Once autonomous vehicles enter the space, the pool of driver-owned, shared vehicles will start to “cannibalize” itself as production shifts to commercial autonomous fleets, Angus Ross, digital transformation and innovation leader at Deloitte Consulting LLP, said during a panel at CBA Live in April.
And due to this shift in production, Deloitte predicts commercial vehicle financing will make up 40% of the overall auto lending market sometime between 2022 and 2040, Ross told Auto Finance News.
“Currently, about 95% of the auto financing market sits in driver-owned [cars],” he told attendees, adding, “5% sits in driver-shared [cars] — for example, Zipcar — and zero in autonomous.” It will be 2022 before autonomous cars are a contestable reality so that 95% of driver-owned cars will reduce to about 35% from 2022 to 2040.
However, the $1 trillion question hanging over lenders’ heads, which no one seems to have a solid answer for yet, is what all of these shifts mean for the auto finance industry? Ross said.
“There is an argument that the price of the cars will go up and the volume will go down,” Ross said. “We haven’t put a stake in the ground as to what the impact is for producing X [number of vehicles] and what the margins will be. It’s more about where the opportunity is. So what does it mean to lenders? It means different things to different players.”

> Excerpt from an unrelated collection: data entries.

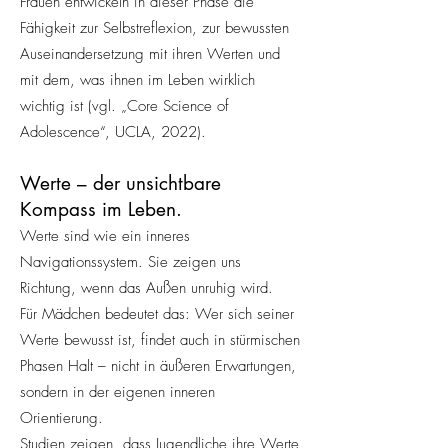
Frauen entwickeln in dieser Phase die
Fähigkeit zur Selbstreflexion, zur bewussten
Auseinandersetzung mit ihren Werten und
mit dem, was ihnen im Leben wirklich
wichtig ist (vgl. „Core Science of
Adolescence“, UCLA, 2022).
Werte – der unsichtbare
Kompass im Leben.
Werte sind wie ein inneres
Navigationssystem. Sie zeigen uns
Richtung, wenn das Außen unruhig wird.
Für Mädchen bedeutet das: Wer sich seiner
Werte bewusst ist, findet auch in stürmischen
Phasen Halt – nicht in äußeren Erwartungen,
sondern in der eigenen inneren
Orientierung.
Studien zeigen, dass Jugendliche ihre Werte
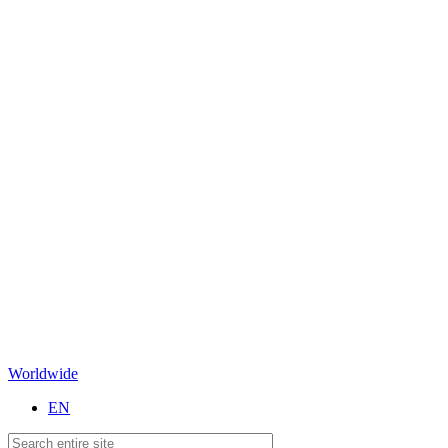
Worldwide
EN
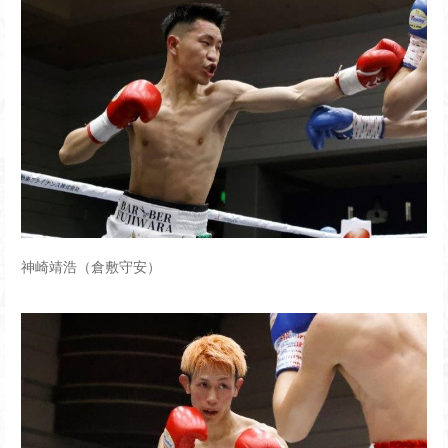
神崎靖浩（倉敷守安）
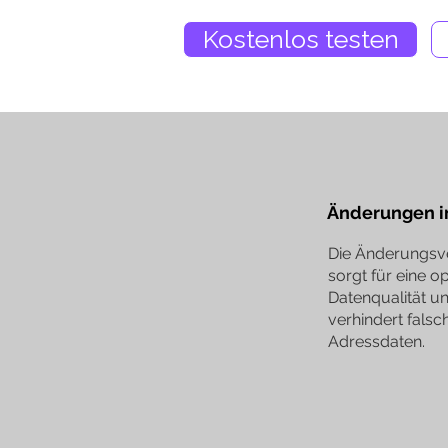
Kostenlos testen
Änderungen im
Die Änderungsv
sorgt für eine o
Datenqualität u
verhindert falsc
Adressdaten.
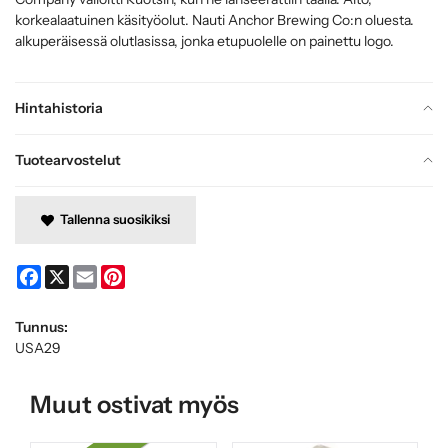
korkealaatuinen käsityöolut. Nauti Anchor Brewing Co:n oluesta.
alkuperäisessä olutlasissa, jonka etupuolelle on painettu logo.
Hintahistoria
Tuotearvostelut
Tallenna suosikiksi
Facebook
X
Email
Pinterest
Tunnus:
USA29
Muut ostivat myös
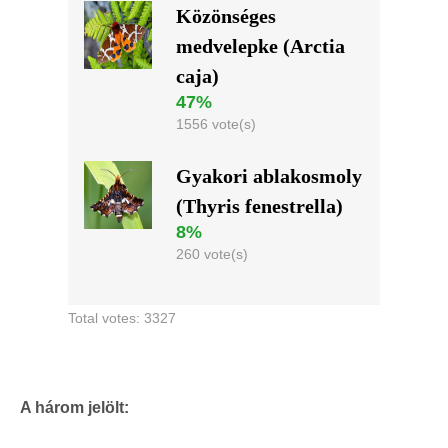
Közönséges
medvelepke (Arctia
caja)
47%
1556 vote(s)
Gyakori ablakosmoly
(Thyris fenestrella)
8%
260 vote(s)
Total votes: 3327
A három jelölt:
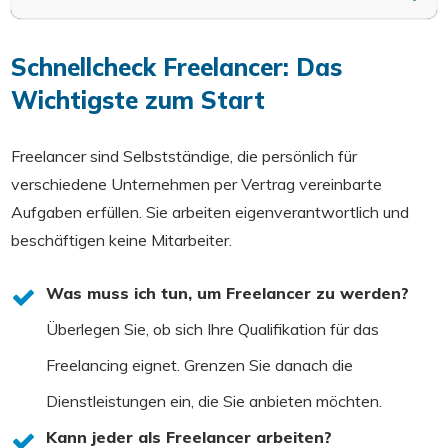
Schnellcheck Freelancer: Das
Wichtigste zum Start
Freelancer sind Selbstständige, die persönlich für
verschiedene Unternehmen per Vertrag vereinbarte
Aufgaben erfüllen. Sie arbeiten eigenverantwortlich und
beschäftigen keine Mitarbeiter.
Was muss ich tun, um Freelancer zu werden?
Überlegen Sie, ob sich Ihre Qualifikation für das
Freelancing eignet. Grenzen Sie danach die
Dienstleistungen ein, die Sie anbieten möchten.
Kann jeder als Freelancer arbeiten?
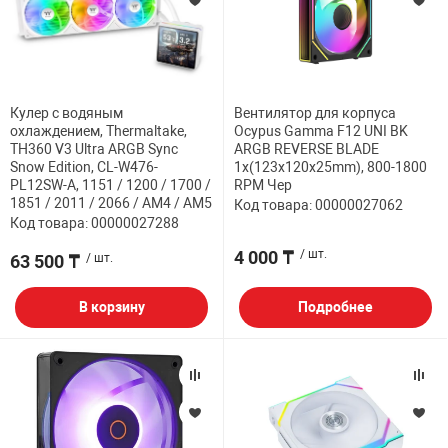
Кулер с водяным
Вентилятор для корпуса
охлаждением, Thermaltake,
Ocypus Gamma F12 UNI BK
TH360 V3 Ultra ARGB Sync
ARGB REVERSE BLADE
Snow Edition, CL-W476-
1x(123x120x25mm), 800-1800
PL12SW-A, 1151 / 1200 / 1700 /
RPM Чер
1851 / 2011 / 2066 / AM4 / AM5
Код товара: 00000027062
Код товара: 00000027288
4 000 ₸
/ шт.
63 500 ₸
/ шт.
В корзину
Подробнее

There are other investment opportunities for the lenders — beyond offering new business models like a shared lease or subscription carshare, Mary Chan, managing partner at VectoIQ, told Auto Finance News.
“Infrastructure investment, for example, wireless charging,” could be one opportunity, she said. A charging network is expensive to put in place, she explained, which could provide captives or financial institutions with another finance opportunity.
“But the day you put that infrastructure on the ground, what’s the business model, and can the financial institution come in and help with putting out an infrastructure like this?” Chan asked. “How do you monetize that with the energy company over time?”